Learning rate decay 是深度学习训练过程中常用的手段之一。随训练的进展减小学习率可以定位到loss更深但是更窄的部分。

def learning_rate_with_decay(
batch_size, batch_denom, num_images, boundary_epochs, decay_rates,
base_lr=0.1, warmup=False):
"""Get a learning rate that decays step-wise as training progresses.
Args:
batch_size: the number of examples processed in each training batch.
batch_denom: this value will be used to scale the base learning rate.
0.1 * batch size is divided by this number, such that when
batch_denom == batch_size, the initial learning rate will be 0.1.
num_images: total number of images that will be used for training.
boundary_epochs: list of ints representing the epochs at which we
decay the learning rate.
decay_rates: list of floats representing the decay rates to be used
for scaling the learning rate.

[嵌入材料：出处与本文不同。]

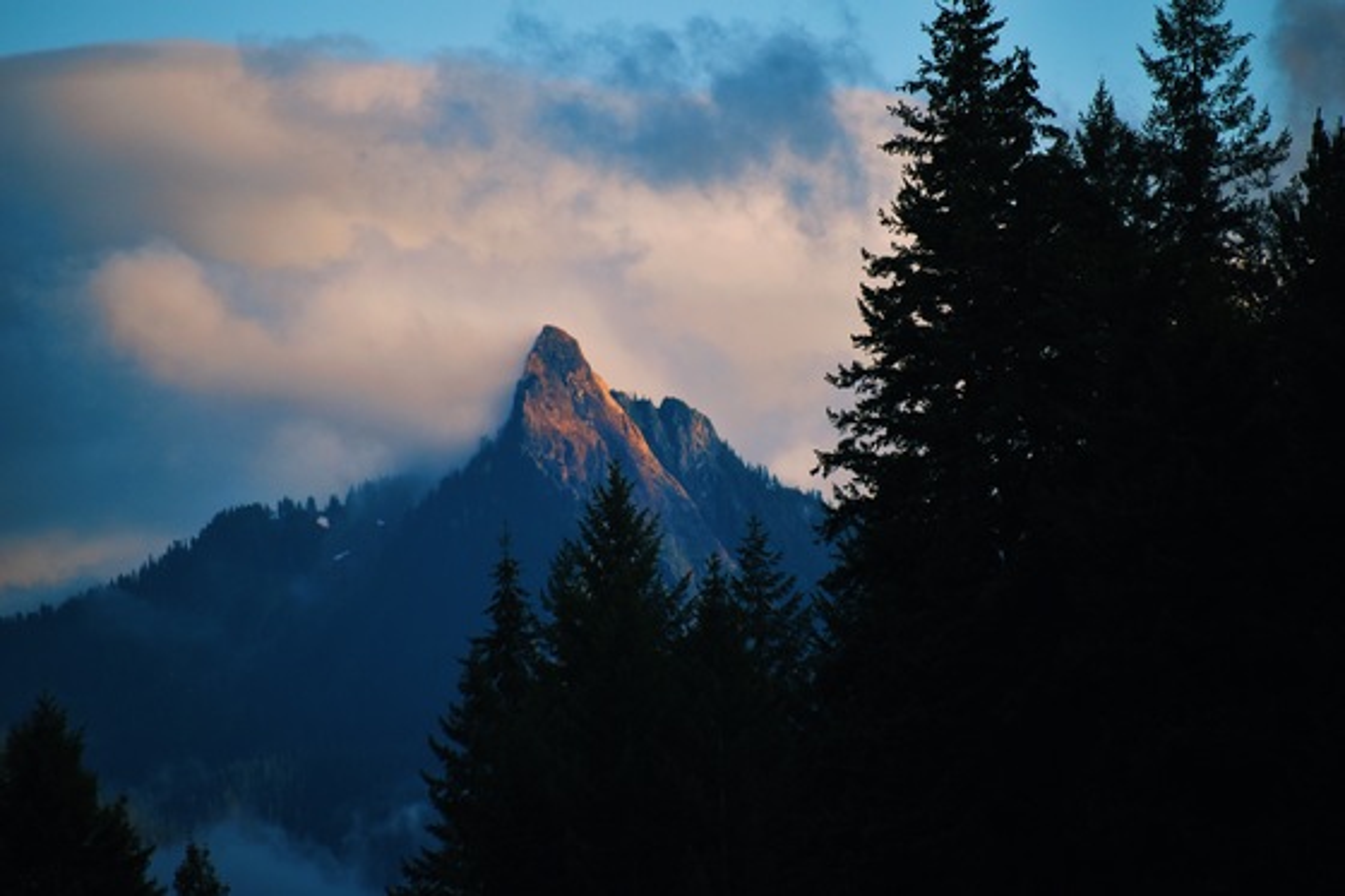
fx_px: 16807
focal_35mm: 450
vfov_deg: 3.1
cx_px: 672
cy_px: 448
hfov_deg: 4.6
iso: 200
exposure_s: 1/1250
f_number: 6.3
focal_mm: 300
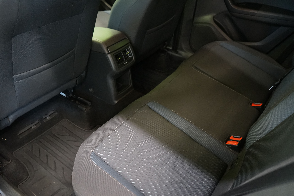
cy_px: 98
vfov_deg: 41.1
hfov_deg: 58.7
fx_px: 261
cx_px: 147
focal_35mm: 32
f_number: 5
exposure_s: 1/15
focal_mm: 32
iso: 3200
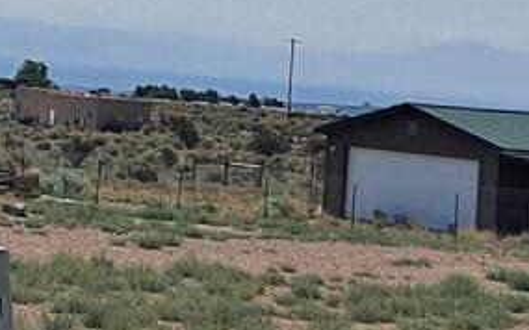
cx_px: -39
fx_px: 2681
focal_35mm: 186
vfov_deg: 7.0
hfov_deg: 11.1
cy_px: -146
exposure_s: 1/2710
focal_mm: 4.6
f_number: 2
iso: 32
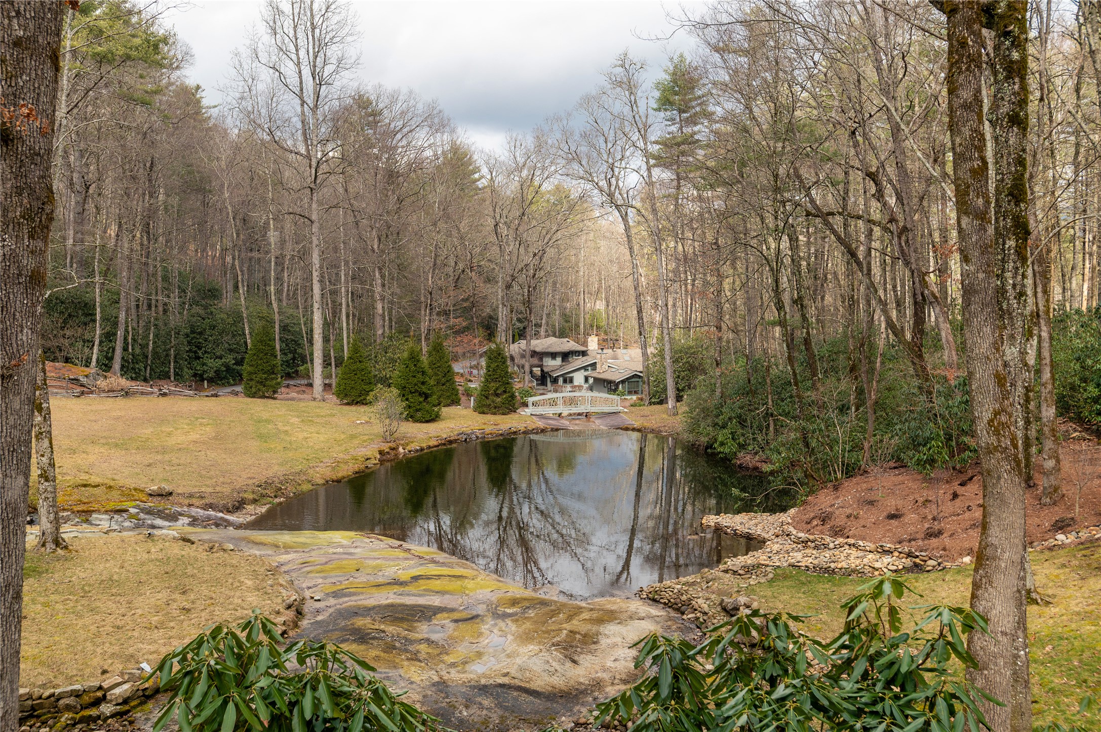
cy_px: 366
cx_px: 550
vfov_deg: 43.5
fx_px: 917
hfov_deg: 62.0
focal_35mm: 30
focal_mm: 30
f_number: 7.1
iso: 320
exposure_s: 1/800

It should have one more element
than boundary_epochs, and all elements should have the same type.
base_lr: Initial learning rate scaled based on batch_denom.
warmup: Run a 5 epoch warmup to the initial lr.
Returns:
Returns a function that takes a single argument - the number of batches
trained so far (global_step)- and returns the learning rate to be used
for training the next batch.
"""
initial_learning_rate = base_lr * batch_size / batch_denom
batches_per_epoch = num_images / batch_size

# Reduce the learning rate at certain epochs.
# CIFAR-10: divide by 10 at epoch 100, 150, and 200
# ImageNet: divide by 10 at epoch 30, 60, 80, and 90
boundaries = [int(batches_per_epoch * epoch) for epoch in boundary_epochs]
vals = [initial_learning_rate * decay for decay in decay_rates]

def learning_rate_fn(global_step):
"""Builds scaled learning rate function with 5 epoch warm up."""
lr = tf.train.piecewise_constant(global_step, boundaries, vals)
if warmup:
warmup_steps = int(batches_per_epoch * 5)
warmup_lr = (
initial_learning_rate * tf.cast(global_step, tf.float32) / tf.cast(
warmup_steps, tf.float32))
return tf.cond(global_step < warmup_steps, lambda: warmup_lr, lambda: lr)
return lr

return learning_rate_fn


if warmup:
warmup_steps = int(batches_per_epoch * 5)
warmup_lr = (initial_learning_rate * tf.cast(global_step, tf.float32) / tf.cast(warmup_steps, tf.float32))
return tf.cond(global_step < warmup_steps, lambda: warmup_lr, lambda: lr)


Warm up 的作用是什么？从名字看就是热身的意思。个人猜测这个过程是对最佳学习率的一个搜索。如果在整个过程中出现loss先减后增，则说明最开始设置的学习率可能过大，而热身过程中的最佳学习率可供参考。